Nearly every problem has been solved by someone. The challenge of 21st century is to find what works and then scales it up.”

—— Bill Clinton, Former U.S. President

This is especially true for China, where an increasing number of social enterprises (SE) have emerged over the past decade. How many of them work? Are they ready to scale up?

Initiated by Mr.Michael Norton in November 2014, an ardent SE expert from UK, and NPI, one of the largest non-profit platform in China, “Social Franchising Workshop” was held to provide professional consultancy services to 16 Chinese SEs that plan to scale up soon. Venture Avenue was invited to join the consultancy team, and provided services to 3 SEs. Their areas of interest involved urban waste recycle and reuse, community governance and minority protection, etc.

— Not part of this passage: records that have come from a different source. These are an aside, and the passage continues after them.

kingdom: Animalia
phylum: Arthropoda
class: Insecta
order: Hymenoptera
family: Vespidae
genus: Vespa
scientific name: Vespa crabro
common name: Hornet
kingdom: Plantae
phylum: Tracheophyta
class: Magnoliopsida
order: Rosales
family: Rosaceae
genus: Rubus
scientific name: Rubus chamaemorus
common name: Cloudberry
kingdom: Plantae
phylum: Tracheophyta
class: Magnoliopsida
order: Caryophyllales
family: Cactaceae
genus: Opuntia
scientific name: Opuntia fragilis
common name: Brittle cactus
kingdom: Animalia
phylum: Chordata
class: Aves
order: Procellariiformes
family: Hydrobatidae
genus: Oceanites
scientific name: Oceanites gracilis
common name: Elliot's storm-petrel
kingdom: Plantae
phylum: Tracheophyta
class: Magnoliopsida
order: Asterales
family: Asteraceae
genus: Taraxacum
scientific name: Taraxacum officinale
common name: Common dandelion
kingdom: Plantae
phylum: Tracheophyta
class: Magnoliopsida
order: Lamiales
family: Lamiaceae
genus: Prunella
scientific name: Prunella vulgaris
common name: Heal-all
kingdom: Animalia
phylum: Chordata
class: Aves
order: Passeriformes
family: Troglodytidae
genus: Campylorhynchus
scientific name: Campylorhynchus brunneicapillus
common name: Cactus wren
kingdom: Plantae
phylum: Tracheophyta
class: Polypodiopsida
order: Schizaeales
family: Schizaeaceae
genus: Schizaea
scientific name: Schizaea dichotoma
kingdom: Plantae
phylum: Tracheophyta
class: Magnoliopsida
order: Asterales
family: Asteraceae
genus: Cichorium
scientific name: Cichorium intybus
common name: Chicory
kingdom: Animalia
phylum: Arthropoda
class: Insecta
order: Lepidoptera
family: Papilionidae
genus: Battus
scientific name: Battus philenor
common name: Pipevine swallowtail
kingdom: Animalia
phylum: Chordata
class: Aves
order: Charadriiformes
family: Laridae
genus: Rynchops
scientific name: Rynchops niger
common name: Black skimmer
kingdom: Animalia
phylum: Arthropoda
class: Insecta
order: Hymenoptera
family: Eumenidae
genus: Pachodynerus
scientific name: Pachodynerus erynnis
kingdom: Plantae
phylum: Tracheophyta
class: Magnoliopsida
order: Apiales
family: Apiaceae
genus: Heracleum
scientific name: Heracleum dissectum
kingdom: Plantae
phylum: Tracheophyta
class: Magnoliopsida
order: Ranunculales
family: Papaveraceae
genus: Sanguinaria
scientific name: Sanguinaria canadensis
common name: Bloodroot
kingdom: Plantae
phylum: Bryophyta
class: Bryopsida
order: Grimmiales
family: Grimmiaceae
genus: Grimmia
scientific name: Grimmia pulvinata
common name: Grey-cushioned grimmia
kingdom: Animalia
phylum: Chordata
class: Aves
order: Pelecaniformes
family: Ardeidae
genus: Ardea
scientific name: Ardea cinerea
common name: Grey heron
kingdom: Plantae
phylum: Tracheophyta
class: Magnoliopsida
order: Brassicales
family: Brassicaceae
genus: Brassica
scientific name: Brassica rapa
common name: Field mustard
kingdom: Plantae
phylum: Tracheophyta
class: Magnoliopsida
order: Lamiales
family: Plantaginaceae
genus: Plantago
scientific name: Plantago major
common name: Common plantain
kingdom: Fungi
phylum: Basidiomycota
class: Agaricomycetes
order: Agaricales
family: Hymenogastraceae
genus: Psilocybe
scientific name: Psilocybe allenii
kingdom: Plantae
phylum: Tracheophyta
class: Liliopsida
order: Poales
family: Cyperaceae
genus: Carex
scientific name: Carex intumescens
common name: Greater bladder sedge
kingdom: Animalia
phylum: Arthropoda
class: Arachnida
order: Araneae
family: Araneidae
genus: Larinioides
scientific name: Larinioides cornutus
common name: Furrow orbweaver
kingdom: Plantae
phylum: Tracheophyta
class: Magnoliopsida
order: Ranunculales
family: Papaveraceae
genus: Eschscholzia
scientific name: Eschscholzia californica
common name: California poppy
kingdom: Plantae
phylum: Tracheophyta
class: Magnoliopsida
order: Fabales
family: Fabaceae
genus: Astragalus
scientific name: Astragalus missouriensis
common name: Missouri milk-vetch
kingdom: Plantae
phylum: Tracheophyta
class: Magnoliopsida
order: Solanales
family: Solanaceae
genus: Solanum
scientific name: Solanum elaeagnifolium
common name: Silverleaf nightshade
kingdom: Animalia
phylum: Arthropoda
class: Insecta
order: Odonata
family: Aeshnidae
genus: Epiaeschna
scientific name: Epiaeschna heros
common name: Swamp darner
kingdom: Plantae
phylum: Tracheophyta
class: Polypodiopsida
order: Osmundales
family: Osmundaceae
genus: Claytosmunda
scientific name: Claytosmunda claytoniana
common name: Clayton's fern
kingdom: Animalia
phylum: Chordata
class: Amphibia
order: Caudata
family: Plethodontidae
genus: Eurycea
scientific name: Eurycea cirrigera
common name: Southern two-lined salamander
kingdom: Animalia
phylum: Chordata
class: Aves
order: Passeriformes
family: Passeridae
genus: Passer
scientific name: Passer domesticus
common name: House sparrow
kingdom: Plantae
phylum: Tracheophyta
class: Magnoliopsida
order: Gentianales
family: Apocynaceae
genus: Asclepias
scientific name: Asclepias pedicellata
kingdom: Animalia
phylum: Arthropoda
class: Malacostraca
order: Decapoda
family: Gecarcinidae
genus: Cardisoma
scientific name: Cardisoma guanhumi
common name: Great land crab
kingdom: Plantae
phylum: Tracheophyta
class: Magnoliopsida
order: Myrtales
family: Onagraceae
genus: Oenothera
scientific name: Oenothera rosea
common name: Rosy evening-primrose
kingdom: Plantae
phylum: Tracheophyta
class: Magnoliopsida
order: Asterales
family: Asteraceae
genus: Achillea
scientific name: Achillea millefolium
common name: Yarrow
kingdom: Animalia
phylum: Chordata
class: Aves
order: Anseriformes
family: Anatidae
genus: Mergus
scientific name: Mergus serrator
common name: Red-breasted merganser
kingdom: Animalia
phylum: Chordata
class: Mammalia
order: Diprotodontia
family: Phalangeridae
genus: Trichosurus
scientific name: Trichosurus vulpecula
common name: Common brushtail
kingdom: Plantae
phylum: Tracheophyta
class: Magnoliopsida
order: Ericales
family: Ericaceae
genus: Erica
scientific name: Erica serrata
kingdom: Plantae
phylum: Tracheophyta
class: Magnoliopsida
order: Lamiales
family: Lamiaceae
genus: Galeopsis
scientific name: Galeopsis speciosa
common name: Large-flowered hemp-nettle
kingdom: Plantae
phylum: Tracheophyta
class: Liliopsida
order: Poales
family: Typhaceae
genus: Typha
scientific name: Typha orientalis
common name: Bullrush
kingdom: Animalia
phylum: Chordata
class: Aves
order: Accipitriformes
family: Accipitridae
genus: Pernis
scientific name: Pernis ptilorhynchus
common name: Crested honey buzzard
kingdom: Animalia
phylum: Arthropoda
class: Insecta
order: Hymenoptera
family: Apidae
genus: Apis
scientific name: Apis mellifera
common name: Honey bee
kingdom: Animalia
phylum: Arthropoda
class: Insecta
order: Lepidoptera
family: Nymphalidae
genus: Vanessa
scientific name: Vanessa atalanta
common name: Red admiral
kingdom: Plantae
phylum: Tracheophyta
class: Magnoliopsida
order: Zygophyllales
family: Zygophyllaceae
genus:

The consultancy team employed “Readiness Test” to evaluate how well the SEs are prepared to commence on the scale-up process. The test assessed the SE from 3 main perspectives: 1) How well the social impact is exerted and measured; 2) How viable the current business model is; and 3) How supportive the shareholders and staff are towards the scale-up plan.

The test results revealed several improvement areas that commonly exist among SEs:

  1. Funding source needs to be diversified

Many SEs work extremely hard to source funding. Although government purchase constitutes a big portion of it, the contract is often signed on a short-term basis (normally annual basis), bringing uncertainty to SE scale-up.

It is suggested that SEs increase self-generated income by increasing profit margin of the goods and services sold or by developing new services. Also SEs may reduce operation cost by refining business process or seeking business partnership to share some cost.

  1. SE managers need to be more business-minded

Speaking of self-generated income and profitability, this is exactly the reason why SE managers need to think like real businessmen. Unfortunately, many of the SEs interviewed expressed their discomfort with running SE like a business. Of course, the primary concern of SEs is to promote social good; however, SE managers should bear in mind that business is an approach. In order to stand out in competition, They have to be business-minded. Business techniques, such as market analysis, marker positioning, product analysis, pricing strategy and business partnership, are all detrimental to the extent that the business can be scaled up.

  1. Social impact needs to be more readily tracked and measured

Many SEs are not paying enough attention to impact measurement. Some do not know how to do it. As a matter of fact, a convincing impact record can add lots of value when SEs seek funding or partnership externally. To measure impact, SEs may start with just a simple list of impact indicators. For example, the consultancy team recommended a waste recycling SE to start tracking the number of disadvantaged people they hired in the waste plant along with the environment impact they were already measuring.

It might be true that for most Chinese SEs, it is too early to actually do Social Franchising at this moment. But we believe it is definitely one viable way to go if an SE wants to realize large-scale impact. We hope that the process of assessing Social Franchising readiness could help SEs be more aware of their strengths and weaknesses, and accelerate their growth.